::: Supplied entries :::
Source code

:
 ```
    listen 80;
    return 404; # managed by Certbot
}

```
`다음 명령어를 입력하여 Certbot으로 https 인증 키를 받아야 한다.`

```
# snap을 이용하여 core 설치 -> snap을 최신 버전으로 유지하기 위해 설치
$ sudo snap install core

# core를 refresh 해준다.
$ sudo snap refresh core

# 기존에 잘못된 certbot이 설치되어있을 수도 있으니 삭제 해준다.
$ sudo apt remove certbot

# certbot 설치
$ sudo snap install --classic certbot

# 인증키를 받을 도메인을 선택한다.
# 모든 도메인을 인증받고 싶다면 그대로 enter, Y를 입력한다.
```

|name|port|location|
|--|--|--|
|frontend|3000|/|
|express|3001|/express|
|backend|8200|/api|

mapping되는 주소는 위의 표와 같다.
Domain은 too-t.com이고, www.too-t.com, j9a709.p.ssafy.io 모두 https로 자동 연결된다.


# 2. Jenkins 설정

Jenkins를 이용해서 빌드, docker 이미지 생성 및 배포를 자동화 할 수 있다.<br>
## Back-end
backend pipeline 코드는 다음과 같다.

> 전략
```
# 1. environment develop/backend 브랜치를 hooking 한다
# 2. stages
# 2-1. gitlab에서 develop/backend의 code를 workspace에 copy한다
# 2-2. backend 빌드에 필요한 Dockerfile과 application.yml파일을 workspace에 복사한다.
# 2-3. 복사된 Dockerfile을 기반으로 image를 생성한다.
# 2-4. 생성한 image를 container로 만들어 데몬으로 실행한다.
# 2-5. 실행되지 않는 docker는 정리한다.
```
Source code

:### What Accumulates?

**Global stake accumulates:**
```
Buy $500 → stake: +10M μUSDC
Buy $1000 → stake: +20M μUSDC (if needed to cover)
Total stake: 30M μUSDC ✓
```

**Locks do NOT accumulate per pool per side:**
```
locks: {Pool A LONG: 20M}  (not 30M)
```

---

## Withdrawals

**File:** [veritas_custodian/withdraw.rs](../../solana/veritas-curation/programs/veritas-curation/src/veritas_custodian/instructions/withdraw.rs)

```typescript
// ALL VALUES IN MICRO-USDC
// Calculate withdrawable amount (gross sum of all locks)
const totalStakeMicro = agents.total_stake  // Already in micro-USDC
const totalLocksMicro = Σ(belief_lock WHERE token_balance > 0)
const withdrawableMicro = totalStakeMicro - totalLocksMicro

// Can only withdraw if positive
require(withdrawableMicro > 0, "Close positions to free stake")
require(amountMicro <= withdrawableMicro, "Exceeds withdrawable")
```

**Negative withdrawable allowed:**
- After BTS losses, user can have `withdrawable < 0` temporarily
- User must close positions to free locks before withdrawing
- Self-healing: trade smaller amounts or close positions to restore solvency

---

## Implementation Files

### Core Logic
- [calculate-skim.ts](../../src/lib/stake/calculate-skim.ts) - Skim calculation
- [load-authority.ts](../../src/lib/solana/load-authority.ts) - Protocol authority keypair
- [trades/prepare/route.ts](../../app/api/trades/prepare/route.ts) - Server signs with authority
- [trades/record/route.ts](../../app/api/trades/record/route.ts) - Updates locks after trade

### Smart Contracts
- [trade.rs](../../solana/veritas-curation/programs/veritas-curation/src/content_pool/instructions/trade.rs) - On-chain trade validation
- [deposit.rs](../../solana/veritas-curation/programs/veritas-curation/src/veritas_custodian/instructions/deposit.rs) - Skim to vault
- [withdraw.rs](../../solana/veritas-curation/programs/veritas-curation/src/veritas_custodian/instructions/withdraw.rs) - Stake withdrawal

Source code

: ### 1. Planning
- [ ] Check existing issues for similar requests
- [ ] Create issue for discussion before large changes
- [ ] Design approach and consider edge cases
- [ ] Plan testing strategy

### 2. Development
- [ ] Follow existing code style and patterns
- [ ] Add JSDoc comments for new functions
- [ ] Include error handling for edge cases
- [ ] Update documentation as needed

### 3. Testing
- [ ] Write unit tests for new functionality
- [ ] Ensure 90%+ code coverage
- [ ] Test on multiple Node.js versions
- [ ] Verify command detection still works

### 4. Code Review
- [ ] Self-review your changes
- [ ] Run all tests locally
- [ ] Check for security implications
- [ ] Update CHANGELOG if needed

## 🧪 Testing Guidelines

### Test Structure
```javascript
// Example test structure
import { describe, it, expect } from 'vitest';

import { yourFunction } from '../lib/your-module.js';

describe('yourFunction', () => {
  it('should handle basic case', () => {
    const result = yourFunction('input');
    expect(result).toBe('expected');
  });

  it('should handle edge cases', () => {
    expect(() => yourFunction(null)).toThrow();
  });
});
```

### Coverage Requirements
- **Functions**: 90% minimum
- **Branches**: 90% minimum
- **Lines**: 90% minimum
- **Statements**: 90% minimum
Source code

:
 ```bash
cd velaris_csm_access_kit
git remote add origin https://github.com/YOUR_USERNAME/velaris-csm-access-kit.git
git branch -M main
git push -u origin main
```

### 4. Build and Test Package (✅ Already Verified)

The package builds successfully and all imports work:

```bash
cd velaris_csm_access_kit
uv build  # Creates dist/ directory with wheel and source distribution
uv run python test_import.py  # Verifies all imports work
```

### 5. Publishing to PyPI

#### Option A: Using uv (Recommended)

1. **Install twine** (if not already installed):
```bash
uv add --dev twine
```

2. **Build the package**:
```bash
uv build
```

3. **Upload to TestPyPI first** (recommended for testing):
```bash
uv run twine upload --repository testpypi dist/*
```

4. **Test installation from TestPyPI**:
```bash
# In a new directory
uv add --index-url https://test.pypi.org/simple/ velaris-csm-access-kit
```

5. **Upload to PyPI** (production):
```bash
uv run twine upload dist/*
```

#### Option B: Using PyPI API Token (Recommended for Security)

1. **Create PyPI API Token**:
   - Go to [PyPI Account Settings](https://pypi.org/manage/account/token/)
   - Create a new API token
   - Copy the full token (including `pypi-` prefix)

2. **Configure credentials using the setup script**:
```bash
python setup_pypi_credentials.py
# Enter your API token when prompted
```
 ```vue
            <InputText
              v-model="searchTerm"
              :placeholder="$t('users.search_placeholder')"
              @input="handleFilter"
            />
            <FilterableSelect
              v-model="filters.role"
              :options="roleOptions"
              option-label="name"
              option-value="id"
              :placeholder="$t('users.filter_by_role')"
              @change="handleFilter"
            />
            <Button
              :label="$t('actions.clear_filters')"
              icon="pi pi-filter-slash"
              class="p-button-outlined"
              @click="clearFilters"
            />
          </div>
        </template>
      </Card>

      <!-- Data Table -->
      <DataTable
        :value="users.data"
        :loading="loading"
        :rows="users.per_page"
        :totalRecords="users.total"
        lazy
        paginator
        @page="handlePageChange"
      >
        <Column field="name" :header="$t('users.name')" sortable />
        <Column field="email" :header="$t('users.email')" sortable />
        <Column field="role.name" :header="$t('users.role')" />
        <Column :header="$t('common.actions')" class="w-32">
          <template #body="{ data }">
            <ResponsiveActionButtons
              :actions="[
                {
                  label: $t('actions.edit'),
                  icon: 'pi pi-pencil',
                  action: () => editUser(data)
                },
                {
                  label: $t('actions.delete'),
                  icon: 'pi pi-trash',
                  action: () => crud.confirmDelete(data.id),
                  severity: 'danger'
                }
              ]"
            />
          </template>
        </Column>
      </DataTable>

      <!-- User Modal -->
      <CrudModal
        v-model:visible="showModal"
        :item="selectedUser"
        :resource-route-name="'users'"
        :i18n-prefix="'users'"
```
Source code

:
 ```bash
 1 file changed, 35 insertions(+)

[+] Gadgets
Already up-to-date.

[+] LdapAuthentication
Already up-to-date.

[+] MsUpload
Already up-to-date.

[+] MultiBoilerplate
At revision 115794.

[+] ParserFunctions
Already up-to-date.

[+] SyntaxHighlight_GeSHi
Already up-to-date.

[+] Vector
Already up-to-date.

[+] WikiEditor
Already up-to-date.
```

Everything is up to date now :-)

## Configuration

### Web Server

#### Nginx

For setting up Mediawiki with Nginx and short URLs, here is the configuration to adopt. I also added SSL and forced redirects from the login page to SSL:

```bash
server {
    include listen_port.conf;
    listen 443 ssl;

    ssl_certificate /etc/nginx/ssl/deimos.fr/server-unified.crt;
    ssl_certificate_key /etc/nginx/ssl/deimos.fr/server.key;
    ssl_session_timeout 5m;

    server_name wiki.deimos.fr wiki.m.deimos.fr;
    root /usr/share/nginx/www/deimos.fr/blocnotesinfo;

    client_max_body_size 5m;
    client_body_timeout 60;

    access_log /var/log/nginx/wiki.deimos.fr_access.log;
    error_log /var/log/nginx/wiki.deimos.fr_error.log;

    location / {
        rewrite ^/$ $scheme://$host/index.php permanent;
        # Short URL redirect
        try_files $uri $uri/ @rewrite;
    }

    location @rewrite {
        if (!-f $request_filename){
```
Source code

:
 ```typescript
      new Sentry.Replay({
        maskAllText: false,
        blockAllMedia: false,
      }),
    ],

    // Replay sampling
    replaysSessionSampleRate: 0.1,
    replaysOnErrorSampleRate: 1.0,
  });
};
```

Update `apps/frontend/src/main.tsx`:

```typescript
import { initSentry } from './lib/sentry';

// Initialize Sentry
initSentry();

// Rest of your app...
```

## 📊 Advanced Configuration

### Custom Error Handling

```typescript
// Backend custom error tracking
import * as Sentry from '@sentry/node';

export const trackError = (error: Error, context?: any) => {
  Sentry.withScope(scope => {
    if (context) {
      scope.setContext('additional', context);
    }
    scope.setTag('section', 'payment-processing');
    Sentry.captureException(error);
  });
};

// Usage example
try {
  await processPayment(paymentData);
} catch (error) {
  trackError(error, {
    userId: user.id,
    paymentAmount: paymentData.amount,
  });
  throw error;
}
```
:::
If a line above holds the string "result", copy it out.

    const result = yourFunction('input');
    expect(result).toBe('expected');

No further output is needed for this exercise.